- [About this task]: Please return everything in the entries below from the line containing "At row7, list" down to the line containing "How many slices are in this pie chart?", both lines included, with every line unchanged.

- [Records supplied]:

:::

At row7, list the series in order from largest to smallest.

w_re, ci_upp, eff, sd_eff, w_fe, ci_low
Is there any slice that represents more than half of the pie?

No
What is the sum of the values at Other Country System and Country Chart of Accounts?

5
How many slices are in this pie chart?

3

:::

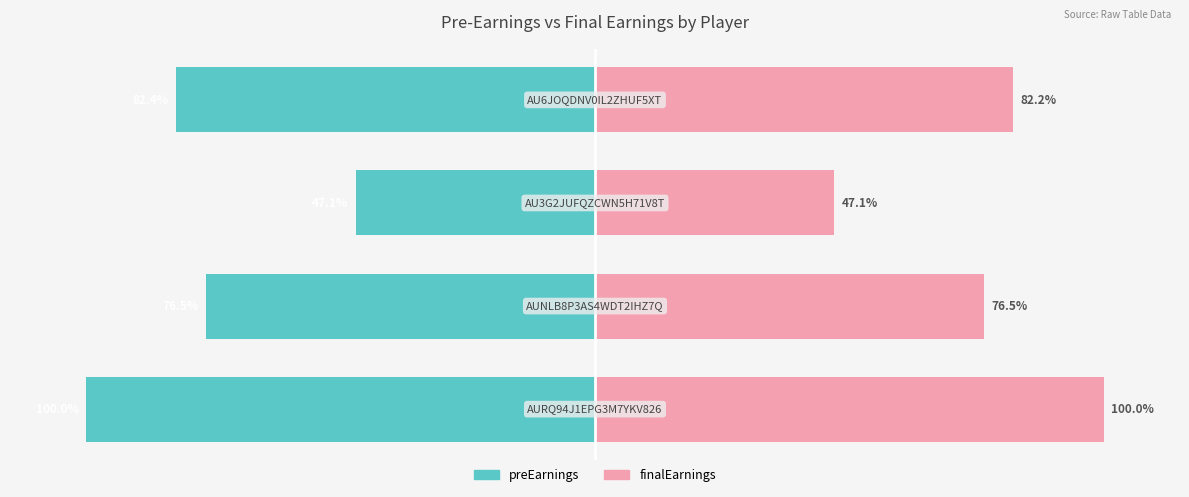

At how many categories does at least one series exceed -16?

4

:::

- [Response below]:
At row7, list the series in order from largest to smallest.

w_re, ci_upp, eff, sd_eff, w_fe, ci_low
Is there any slice that represents more than half of the pie?

No
What is the sum of the values at Other Country System and Country Chart of Accounts?

5
How many slices are in this pie chart?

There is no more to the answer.